Of course the formula for the drug that altered the White Velv
et from a simple gin to a potent mind-wrecker had come out of that notebook, Matthew reasoned. He thought a weaker variant of it might be at work here in The Beautiful Grave, and how to avoid it if everything could be poisoned with it?
“You’re wanting a cup of wine, sir?” the keep asked.
“I have no money.”
“Oh…you came in with Mother Deare tonight, didn’t you? I didn’t get out to the greeting, I was here cleaning up after the evening fare.”
Matthew nodded. He thought that even the water used to wash the cups could have a drug in it, and it might linger inside the clay to be activated when liquid was poured. The same with the dishes. A trick of that nature had been used by Fell’s compatriots in Philadelphia a few years ago, with deadly results.

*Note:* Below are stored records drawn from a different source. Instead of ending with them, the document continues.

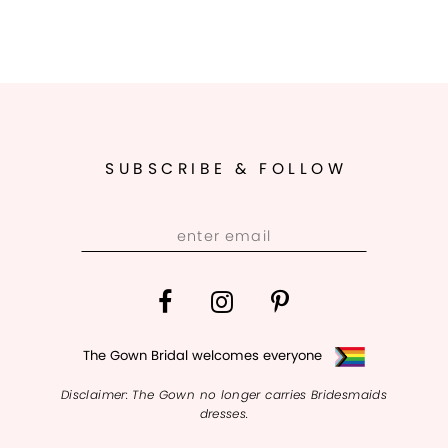
SUBSCRIBE & FOLLOW
The Gown Bridal welcomes everyone
Disclaimer: The Gown no longer carries Bridesmaids
dresses.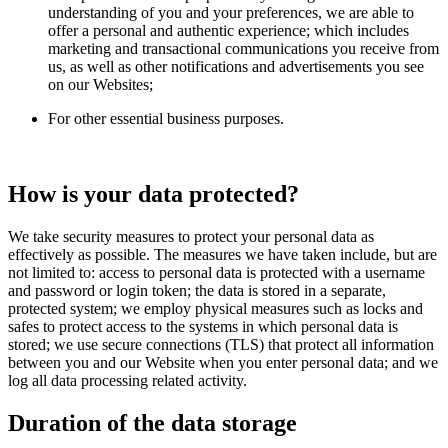
understanding of you and your preferences, we are able to
offer a personal and authentic experience; which includes
marketing and transactional communications you receive from
us, as well as other notifications and advertisements you see
on our Websites;
For other essential business purposes.
How is your data protected?
We take security measures to protect your personal data as
effectively as possible. The measures we have taken include, but are
not limited to: access to personal data is protected with a username
and password or login token; the data is stored in a separate,
protected system; we employ physical measures such as locks and
safes to protect access to the systems in which personal data is
stored; we use secure connections (TLS) that protect all information
between you and our Website when you enter personal data; and we
log all data processing related activity.
Duration of the data storage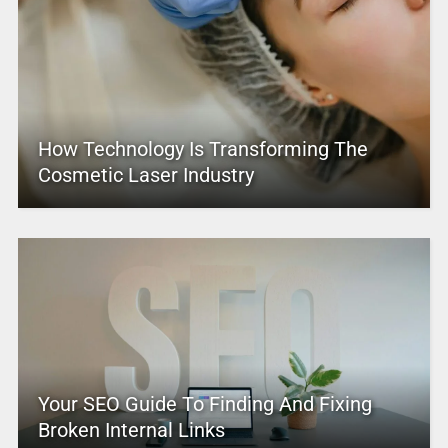
How Technology Is Transforming The
Cosmetic Laser Industry
Your SEO Guide To Finding And Fixing
Broken Internal Links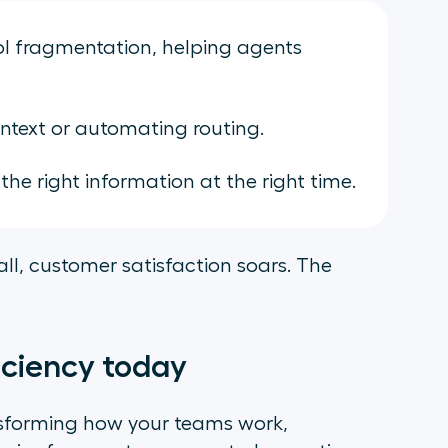
l fragmentation, helping agents
ntext or automating routing.
he right information at the right time.
all, customer satisfaction soars. The
iciency today
ransforming how your teams work,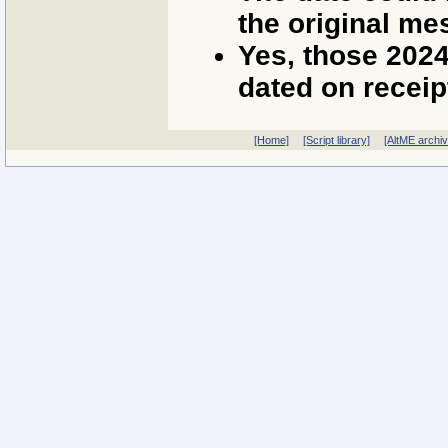
the original me
Yes, those 202
dated on receip
[Home]
[Script library]
[AltME archi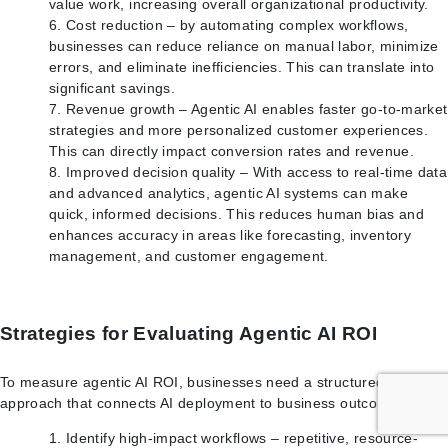
value work, increasing overall organizational productivity.
Cost reduction – by automating complex workflows,
businesses can reduce reliance on manual labor, minimize
errors, and eliminate inefficiencies. This can translate into
significant savings.
Revenue growth – Agentic AI enables faster go-to-market
strategies and more personalized customer experiences.
This can directly impact conversion rates and revenue.
Improved decision quality – With access to real-time data
and advanced analytics, agentic AI systems can make
quick, informed decisions. This reduces human bias and
enhances accuracy in areas like forecasting, inventory
management, and customer engagement.
Strategies for Evaluating Agentic AI ROI
To measure agentic AI ROI, businesses need a structured
approach that connects AI deployment to business outcomes.
Identify high-impact workflows – repetitive, resource-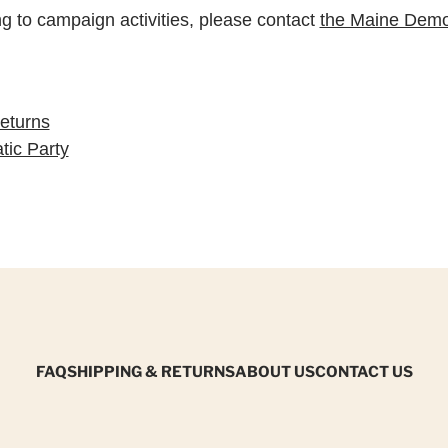
ng to campaign activities, please contact
the Maine Democ
eturns
ic Party
FAQ
SHIPPING & RETURNS
ABOUT US
CONTACT US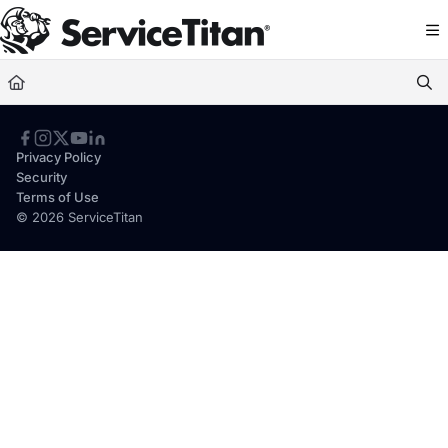
Documentation Index
Fetch the complete documentation index at:
https://help.servicetitan.com/llms.
Use this file to discover all available pages before exploring further.
Privacy Policy
Security
Terms of Use
© 2026 ServiceTitan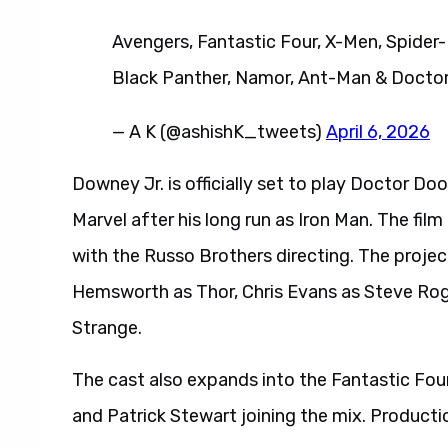
Avengers, Fantastic Four, X-Men, Spider-
Black Panther, Namor, Ant-Man & Docto
— A K (@ashishK_tweets)
April 6, 2026
Downey Jr. is officially set to play Doctor D
Marvel after his long run as Iron Man. The fil
with the Russo Brothers directing. The project
Hemsworth as Thor, Chris Evans as Steve Ro
Strange.
The cast also expands into the Fantastic Four
and Patrick Stewart joining the mix. Product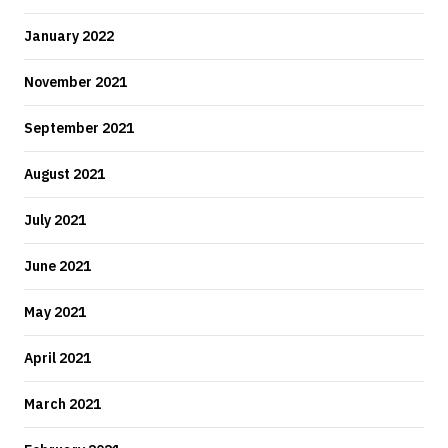
January 2022
November 2021
September 2021
August 2021
July 2021
June 2021
May 2021
April 2021
March 2021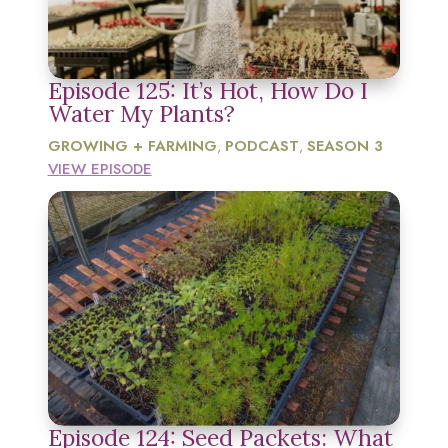
Episode 125: It’s Hot, How Do I
Water My Plants?
GROWING + FARMING
PODCAST
SEASON 3
,
,
VIEW EPISODE
Episode 124: Seed Packets: What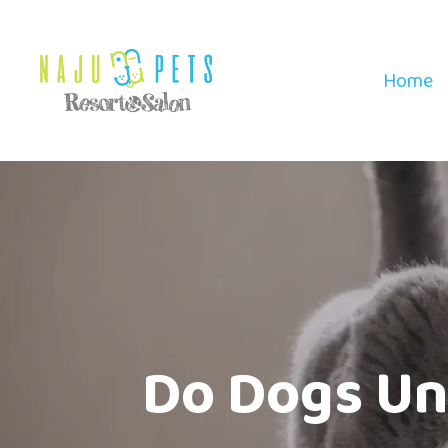
Home
Do Dogs Un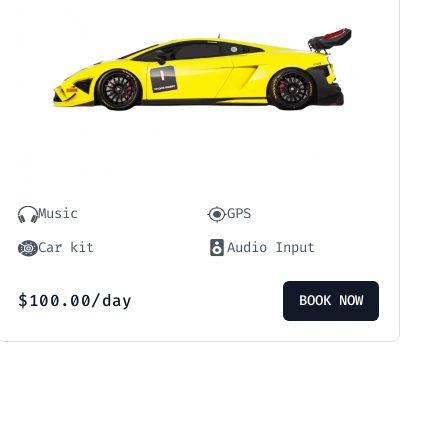
Music
GPS
Car kit
Audio Input
$
100.00
/day
BOOK NOW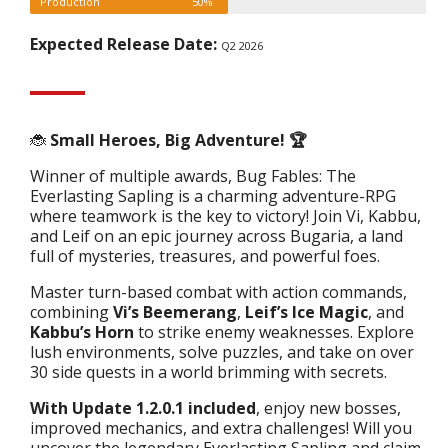
Production
50%
Expected Release Date:
Q2 2026
🐞
Small Heroes, Big Adventure! 🏆
Winner of multiple awards, Bug Fables: The
Everlasting Sapling is a charming adventure-RPG
where teamwork is the key to victory! Join Vi, Kabbu,
and Leif on an epic journey across Bugaria, a land
full of mysteries, treasures, and powerful foes.
Master turn-based combat with action commands,
combining
Vi’s Beemerang
,
Leif’s Ice Magic
, and
Kabbu’s Horn
to strike enemy weaknesses. Explore
lush environments, solve puzzles, and take on over
30 side quests in a world brimming with secrets.
With Update 1.2.0.1 included
, enjoy new bosses,
improved mechanics, and extra challenges! Will you
uncover the legendary Everlasting Sapling and claim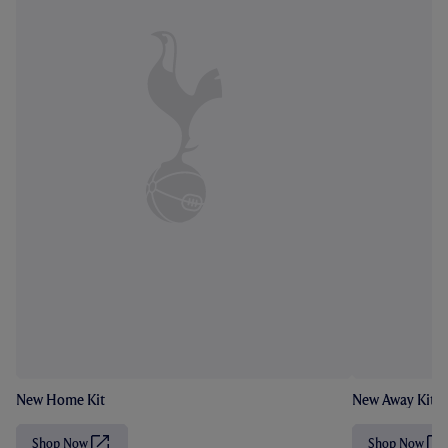
New Home Kit
New Away Kit
Shop Now
Shop Now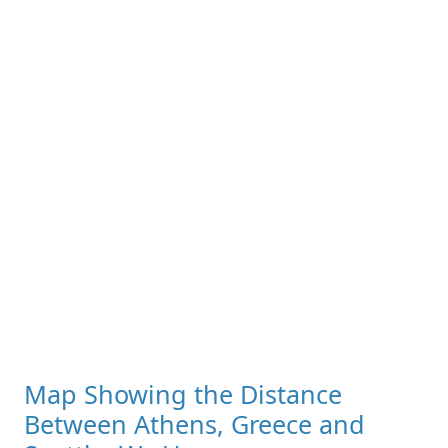
Map Showing the Distance
Between Athens, Greece and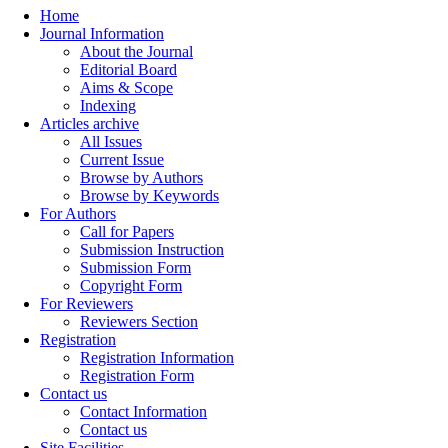
Home
Journal Information
About the Journal
Editorial Board
Aims & Scope
Indexing
Articles archive
All Issues
Current Issue
Browse by Authors
Browse by Keywords
For Authors
Call for Papers
Submission Instruction
Submission Form
Copyright Form
For Reviewers
Reviewers Section
Registration
Registration Information
Registration Form
Contact us
Contact Information
Contact us
Site Facilities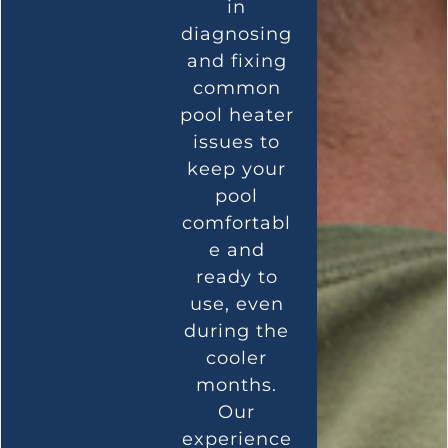
in
diagnosing
and fixing
common
pool heater
issues to
keep your
pool
comfortabl
e and
ready to
use, even
during the
cooler
months.
Our
experience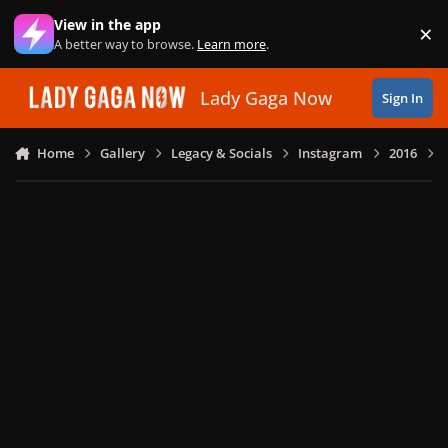
Skip to content
View in the app
×
Di
A better way to browse.
Learn more
.
Lady Gaga Now
Sign In
Home
Gallery
Legacy & Socials
Instagram
2016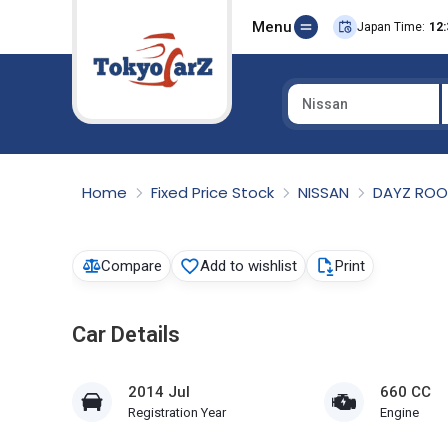
Menu
Japan Time:
12:
Nissan
Select Country
Home
Fixed Price Stock
NISSAN
DAYZ RO
Compare
Add to wishlist
Print
Car Details
2014 Jul
660 CC
Registration Year
Engine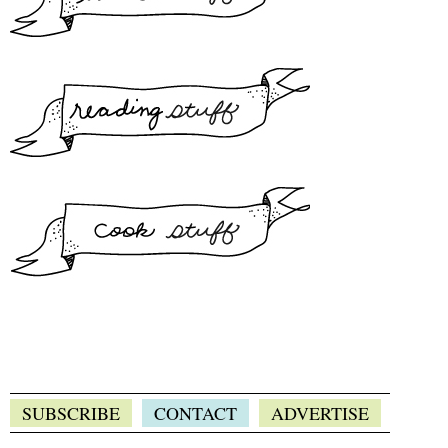
SUBSCRIBE
CONTACT
ADVERTISE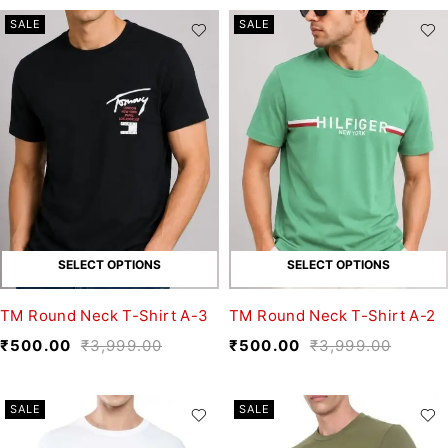
SALE
SALE
SELECT OPTIONS
SELECT OPTIONS
TM Round Neck T-Shirt A-3
TM Round Neck T-Shirt A-2
₹
500.00
₹
3,999.00
₹
500.00
₹
3,999.00
SALE
SALE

“No money is needed here, sir,” said the keep. He had very blue and friendly eyes. “Your credit is good.”
Matthew saw that the three guards were drinking from wooden tankards. Likely the use of those was specifically by the guards, and they were partaking from a supply of undrugged liquid that was not offered to the regular patrons.
“We have some stout apple ale, if that’s your taste,” the keep suggested.
“Thank you, but I think I’ll just sit here for awhile and rest.”
“A cup of water, then?”
“Nothing at all,” Matthew decided, and the man nodded assent and returned to his late-night duties.
This was going to be a fine fish kettle, Matthew thought. Unable to trust the food and drink, lest it turn him into an addled idiot. But what of Berry and Hudson? They’d been here long enough to have to eat and drink. Were they now reduced to simple-minded obedience? Evidently the drug didn’t entirely erase the will to escape, judging from the firearms the guards carried. Or was that a matter of identification more than offense?
He was wondering about this and mulling over how long he might go without food and water when he heard an angry voice raised outside. Into the Question Mark came two individuals, a man and a woman, who definitely were not under the spell of the professor’s medicine chest.